- Verilen metin -
KUTSAL SÜLEYMAN DAĞI
Oş şehrinin tam ortasında yer alan Süleyman Dağı, yıllarca İpek yolu üzerinde yer alan ve hem islamiyet öncesi hem de islamiyet sonrası inançları yaşatan kutsal bir dağ. Dağ üzerinde yer alan bel taşı, baş taşı, kısırlar için beşik ene (ana) taşı, günahkarların elini soktuğu zaman elini içeriden çıkaramayacağına inanılan delikli taş ve daha niceleri bu inançları kanıtlar nitelikte.
2009'da Unesco Dünya Mirasları listesine giren Süleyman Dağı'nda bugün bile birçok inanç yaşatılmakta. Beli ağrıyanlar bel taşından kayarak bel ağrılarını giderirken çocuğu olmayanlar beşik ene (ana) yerindeki taşa -tam olarak iki taşı birbirine bağlayan demir boruya- dokunarak çocuk sahibi olmayı dilemekte. Ayrıca dağın üstünde 40 Çilten (Kişi) adında bir de mağara bulunuyor. Bu mağara, yardım dileğinde bulunanların dileğini gerçekleştiren gizli varlıkların mağarası imiş. Kim ki bu mağaraya sıkıntılı anında gelip yardım dilense sıkıntısı giderilirmiş. Bu arada bu dağa Süleyman Dağı denmesinin sebebi de ayrı bir ilginç. Vakti zamanında Süleyman Peygamber bu dağ üzerindeki bir mağaraya girerek namazını kılmış bu yüzden de bu dağa "Süleyman Dağı" adı verilmiş.

- Görev ayrıntıları -
Süleyman Dağı hakkındaki metinde dağın üzerinde bulunduğu belirtilen taşların adlarını tek tek yazın.

- Sağlanan veriler -

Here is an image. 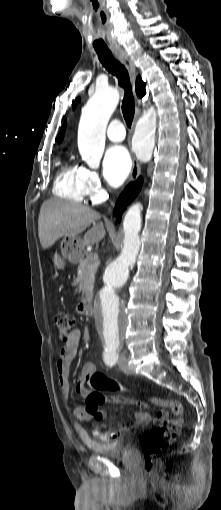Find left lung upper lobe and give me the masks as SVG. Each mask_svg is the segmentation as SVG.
<instances>
[{"instance_id": "1", "label": "left lung upper lobe", "mask_w": 221, "mask_h": 510, "mask_svg": "<svg viewBox=\"0 0 221 510\" xmlns=\"http://www.w3.org/2000/svg\"><path fill=\"white\" fill-rule=\"evenodd\" d=\"M79 102V99L76 100V102L73 104V108L76 107L77 103Z\"/></svg>"}]
</instances>
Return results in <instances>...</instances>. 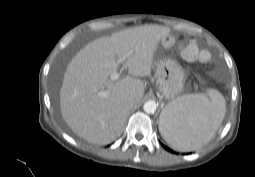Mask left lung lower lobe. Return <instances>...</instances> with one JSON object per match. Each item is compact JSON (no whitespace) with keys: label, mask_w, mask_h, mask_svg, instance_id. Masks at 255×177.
<instances>
[{"label":"left lung lower lobe","mask_w":255,"mask_h":177,"mask_svg":"<svg viewBox=\"0 0 255 177\" xmlns=\"http://www.w3.org/2000/svg\"><path fill=\"white\" fill-rule=\"evenodd\" d=\"M167 151H169V152H174L173 150H171L170 148H168V147H166V146H163Z\"/></svg>","instance_id":"1"}]
</instances>
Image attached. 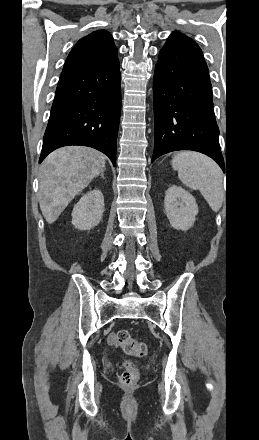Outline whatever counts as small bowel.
Wrapping results in <instances>:
<instances>
[{
	"label": "small bowel",
	"instance_id": "obj_1",
	"mask_svg": "<svg viewBox=\"0 0 259 440\" xmlns=\"http://www.w3.org/2000/svg\"><path fill=\"white\" fill-rule=\"evenodd\" d=\"M107 343L110 346H116V337L114 333H111L107 338Z\"/></svg>",
	"mask_w": 259,
	"mask_h": 440
}]
</instances>
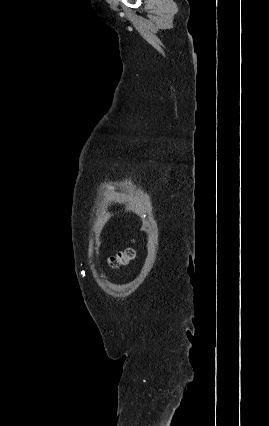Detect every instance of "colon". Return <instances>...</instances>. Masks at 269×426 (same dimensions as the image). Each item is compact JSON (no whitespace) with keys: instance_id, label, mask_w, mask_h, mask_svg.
Here are the masks:
<instances>
[{"instance_id":"obj_1","label":"colon","mask_w":269,"mask_h":426,"mask_svg":"<svg viewBox=\"0 0 269 426\" xmlns=\"http://www.w3.org/2000/svg\"><path fill=\"white\" fill-rule=\"evenodd\" d=\"M136 259V251L134 248H127L123 252L118 253L109 260L112 267H121L131 264Z\"/></svg>"}]
</instances>
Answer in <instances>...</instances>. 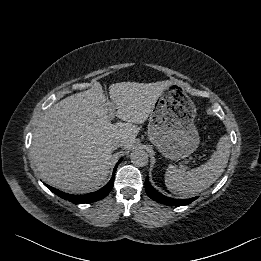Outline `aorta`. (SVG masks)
Masks as SVG:
<instances>
[{
  "instance_id": "1",
  "label": "aorta",
  "mask_w": 261,
  "mask_h": 261,
  "mask_svg": "<svg viewBox=\"0 0 261 261\" xmlns=\"http://www.w3.org/2000/svg\"><path fill=\"white\" fill-rule=\"evenodd\" d=\"M131 162L137 167H144L148 164L149 156L142 149H135L130 154Z\"/></svg>"
}]
</instances>
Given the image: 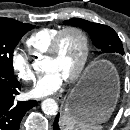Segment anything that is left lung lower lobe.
Wrapping results in <instances>:
<instances>
[{
	"mask_svg": "<svg viewBox=\"0 0 130 130\" xmlns=\"http://www.w3.org/2000/svg\"><path fill=\"white\" fill-rule=\"evenodd\" d=\"M97 82L98 77L94 75H88L82 83L83 92H89L90 90H92L96 86ZM58 121H59V114L55 118L54 130H60Z\"/></svg>",
	"mask_w": 130,
	"mask_h": 130,
	"instance_id": "0a47b994",
	"label": "left lung lower lobe"
}]
</instances>
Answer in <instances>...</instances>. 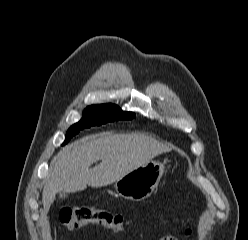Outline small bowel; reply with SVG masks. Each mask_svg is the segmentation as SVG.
Returning <instances> with one entry per match:
<instances>
[{"label":"small bowel","mask_w":248,"mask_h":240,"mask_svg":"<svg viewBox=\"0 0 248 240\" xmlns=\"http://www.w3.org/2000/svg\"><path fill=\"white\" fill-rule=\"evenodd\" d=\"M189 234H190L189 230H186L184 232V236H188ZM160 240H179V238L176 236H165V237L161 238Z\"/></svg>","instance_id":"1"}]
</instances>
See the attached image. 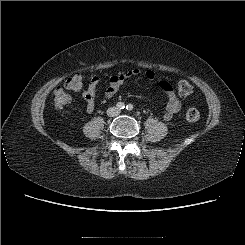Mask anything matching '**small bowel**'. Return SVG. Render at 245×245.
<instances>
[{"mask_svg": "<svg viewBox=\"0 0 245 245\" xmlns=\"http://www.w3.org/2000/svg\"><path fill=\"white\" fill-rule=\"evenodd\" d=\"M139 73L138 69H132L124 73L112 75L109 79L108 86L105 89L104 96L108 99L114 97L121 85L127 79L135 77ZM146 77L149 80H154L155 74L152 71H148L146 72ZM99 81V77H93L88 88L82 94L86 102V111L88 114L93 113L95 110L96 92ZM159 85L167 96V105L163 118L165 121H170L179 112L181 101L169 81L162 79L159 81Z\"/></svg>", "mask_w": 245, "mask_h": 245, "instance_id": "c3829d8e", "label": "small bowel"}]
</instances>
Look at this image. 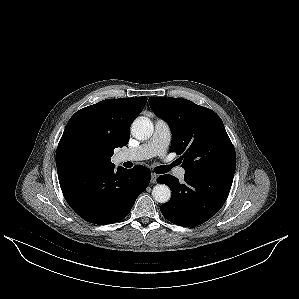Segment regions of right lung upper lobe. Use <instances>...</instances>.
<instances>
[{"label": "right lung upper lobe", "mask_w": 299, "mask_h": 299, "mask_svg": "<svg viewBox=\"0 0 299 299\" xmlns=\"http://www.w3.org/2000/svg\"><path fill=\"white\" fill-rule=\"evenodd\" d=\"M146 102L147 97L106 99L77 111L59 141L57 170L114 165V149L128 143L131 123Z\"/></svg>", "instance_id": "right-lung-upper-lobe-1"}]
</instances>
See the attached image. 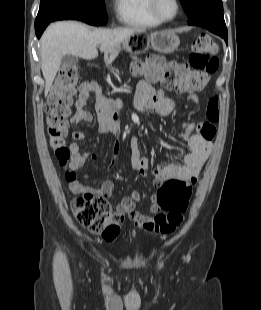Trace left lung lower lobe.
<instances>
[{
    "instance_id": "1",
    "label": "left lung lower lobe",
    "mask_w": 261,
    "mask_h": 310,
    "mask_svg": "<svg viewBox=\"0 0 261 310\" xmlns=\"http://www.w3.org/2000/svg\"><path fill=\"white\" fill-rule=\"evenodd\" d=\"M191 25H197V26H201L203 28H206L207 30L221 36L222 38H224L225 42L227 43L228 41V36H227V28L225 25H221L218 24L214 21H203V22H197L195 24H191Z\"/></svg>"
}]
</instances>
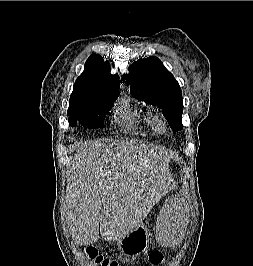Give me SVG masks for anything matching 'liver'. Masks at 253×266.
<instances>
[{
	"mask_svg": "<svg viewBox=\"0 0 253 266\" xmlns=\"http://www.w3.org/2000/svg\"><path fill=\"white\" fill-rule=\"evenodd\" d=\"M170 158L164 148L125 140L78 145L68 210L75 244H93L99 233L118 242L140 227L156 202L159 175Z\"/></svg>",
	"mask_w": 253,
	"mask_h": 266,
	"instance_id": "1",
	"label": "liver"
}]
</instances>
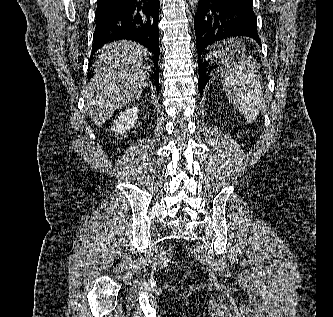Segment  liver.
<instances>
[{
	"instance_id": "1",
	"label": "liver",
	"mask_w": 333,
	"mask_h": 317,
	"mask_svg": "<svg viewBox=\"0 0 333 317\" xmlns=\"http://www.w3.org/2000/svg\"><path fill=\"white\" fill-rule=\"evenodd\" d=\"M147 49L131 41L105 45L95 63V76L84 90L89 116L102 126L116 110L137 99L147 83Z\"/></svg>"
}]
</instances>
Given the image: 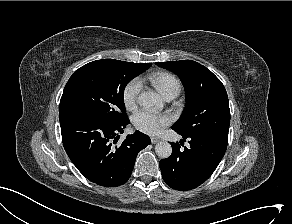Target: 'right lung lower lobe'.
Instances as JSON below:
<instances>
[{
	"label": "right lung lower lobe",
	"instance_id": "1",
	"mask_svg": "<svg viewBox=\"0 0 292 224\" xmlns=\"http://www.w3.org/2000/svg\"><path fill=\"white\" fill-rule=\"evenodd\" d=\"M62 141L70 160L91 182L117 187L130 178L137 154L151 143L136 131L119 145V134L130 121L108 125L78 110L59 113Z\"/></svg>",
	"mask_w": 292,
	"mask_h": 224
}]
</instances>
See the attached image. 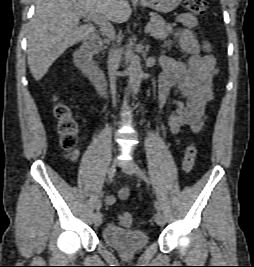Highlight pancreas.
I'll list each match as a JSON object with an SVG mask.
<instances>
[{"mask_svg":"<svg viewBox=\"0 0 254 267\" xmlns=\"http://www.w3.org/2000/svg\"><path fill=\"white\" fill-rule=\"evenodd\" d=\"M150 16V22L148 23L150 35L155 39H166L172 33V25L166 23L158 14L152 13Z\"/></svg>","mask_w":254,"mask_h":267,"instance_id":"1","label":"pancreas"}]
</instances>
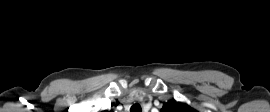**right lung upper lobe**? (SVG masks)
<instances>
[{
	"mask_svg": "<svg viewBox=\"0 0 270 112\" xmlns=\"http://www.w3.org/2000/svg\"><path fill=\"white\" fill-rule=\"evenodd\" d=\"M101 112H112V111H107V110H104V111H101Z\"/></svg>",
	"mask_w": 270,
	"mask_h": 112,
	"instance_id": "1",
	"label": "right lung upper lobe"
}]
</instances>
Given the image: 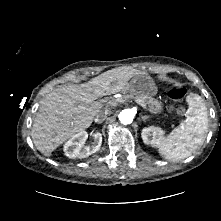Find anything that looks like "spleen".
I'll list each match as a JSON object with an SVG mask.
<instances>
[{
  "instance_id": "spleen-1",
  "label": "spleen",
  "mask_w": 221,
  "mask_h": 221,
  "mask_svg": "<svg viewBox=\"0 0 221 221\" xmlns=\"http://www.w3.org/2000/svg\"><path fill=\"white\" fill-rule=\"evenodd\" d=\"M186 119L159 144V153L166 160H181L204 143L208 132V113L198 94L186 97Z\"/></svg>"
}]
</instances>
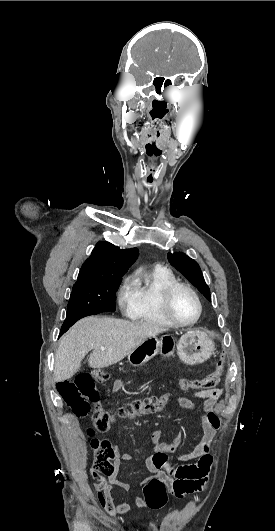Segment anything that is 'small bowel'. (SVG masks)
<instances>
[{"label": "small bowel", "instance_id": "c3829d8e", "mask_svg": "<svg viewBox=\"0 0 275 531\" xmlns=\"http://www.w3.org/2000/svg\"><path fill=\"white\" fill-rule=\"evenodd\" d=\"M115 380V377H112ZM120 380V377H117ZM125 383L116 382L114 389L116 391L125 390ZM222 388H216L207 391H197L188 397H178L177 404L184 409H196V401L202 402L201 411V428L202 437L195 447L185 453H178V447L181 444V435L176 436L171 442L162 441V433L154 430L151 433V442L154 447L153 454L145 459L146 469L156 478L164 482L171 495L182 498L187 494L195 493L202 490L208 479V475L213 465L211 455L212 443L216 436L217 430L221 426V420L216 410V403L223 395ZM107 443L106 441L93 440L92 447ZM176 454L183 462L171 473H166L164 468L167 465L168 455ZM132 458L130 453H117L115 465L127 462ZM89 474L96 480L94 489L96 499L102 509L111 518L127 515L131 507L126 501L119 499L115 494V489L129 491L131 485L118 478L114 472L108 477L97 475L94 469H90ZM134 504L138 509H146L145 499L139 494L134 496Z\"/></svg>", "mask_w": 275, "mask_h": 531}]
</instances>
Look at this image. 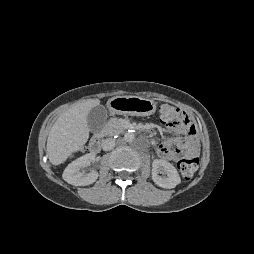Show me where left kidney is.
Listing matches in <instances>:
<instances>
[{
    "instance_id": "obj_1",
    "label": "left kidney",
    "mask_w": 254,
    "mask_h": 254,
    "mask_svg": "<svg viewBox=\"0 0 254 254\" xmlns=\"http://www.w3.org/2000/svg\"><path fill=\"white\" fill-rule=\"evenodd\" d=\"M160 172L166 173L167 177H161ZM152 179L156 185L167 189L175 188L181 182L176 168L161 159H156L152 163Z\"/></svg>"
}]
</instances>
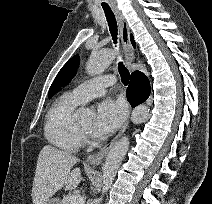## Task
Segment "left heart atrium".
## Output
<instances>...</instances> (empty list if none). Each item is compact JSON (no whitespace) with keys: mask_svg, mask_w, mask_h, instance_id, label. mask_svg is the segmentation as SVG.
Segmentation results:
<instances>
[{"mask_svg":"<svg viewBox=\"0 0 212 204\" xmlns=\"http://www.w3.org/2000/svg\"><path fill=\"white\" fill-rule=\"evenodd\" d=\"M126 108L122 101L106 99L97 107V115L92 125V133L104 137L113 133L122 123Z\"/></svg>","mask_w":212,"mask_h":204,"instance_id":"39dd6f15","label":"left heart atrium"}]
</instances>
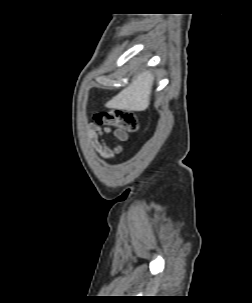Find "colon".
Listing matches in <instances>:
<instances>
[{"instance_id":"1","label":"colon","mask_w":252,"mask_h":303,"mask_svg":"<svg viewBox=\"0 0 252 303\" xmlns=\"http://www.w3.org/2000/svg\"><path fill=\"white\" fill-rule=\"evenodd\" d=\"M94 122L100 126H113L128 133L138 131V120L136 115L129 110L100 111L94 115Z\"/></svg>"}]
</instances>
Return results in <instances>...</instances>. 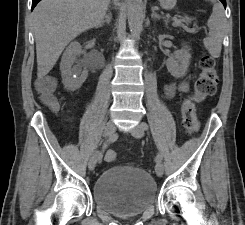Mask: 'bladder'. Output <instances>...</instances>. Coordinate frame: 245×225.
Returning <instances> with one entry per match:
<instances>
[{
  "label": "bladder",
  "mask_w": 245,
  "mask_h": 225,
  "mask_svg": "<svg viewBox=\"0 0 245 225\" xmlns=\"http://www.w3.org/2000/svg\"><path fill=\"white\" fill-rule=\"evenodd\" d=\"M95 205L115 216H132L145 212L158 199L157 185L144 169L113 166L102 170L92 185Z\"/></svg>",
  "instance_id": "obj_1"
}]
</instances>
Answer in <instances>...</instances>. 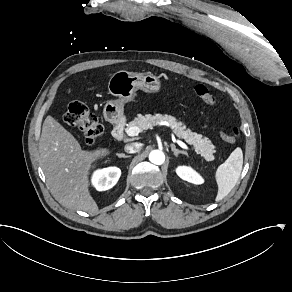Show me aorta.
<instances>
[{"instance_id": "aorta-1", "label": "aorta", "mask_w": 292, "mask_h": 292, "mask_svg": "<svg viewBox=\"0 0 292 292\" xmlns=\"http://www.w3.org/2000/svg\"><path fill=\"white\" fill-rule=\"evenodd\" d=\"M149 160L155 165H162L165 162V155L162 151H152L149 155Z\"/></svg>"}]
</instances>
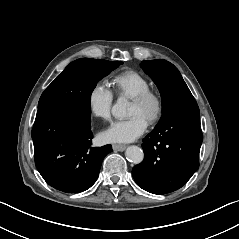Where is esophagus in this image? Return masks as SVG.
<instances>
[{"instance_id":"obj_1","label":"esophagus","mask_w":239,"mask_h":239,"mask_svg":"<svg viewBox=\"0 0 239 239\" xmlns=\"http://www.w3.org/2000/svg\"><path fill=\"white\" fill-rule=\"evenodd\" d=\"M112 147L114 151H119V152H122L126 149V146L121 144H113Z\"/></svg>"}]
</instances>
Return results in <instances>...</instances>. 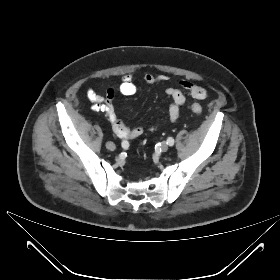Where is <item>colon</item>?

- Doğru sonuç -
- bel taşı
- baş taşı
- beşik ene (ana) taşı
- delikli taş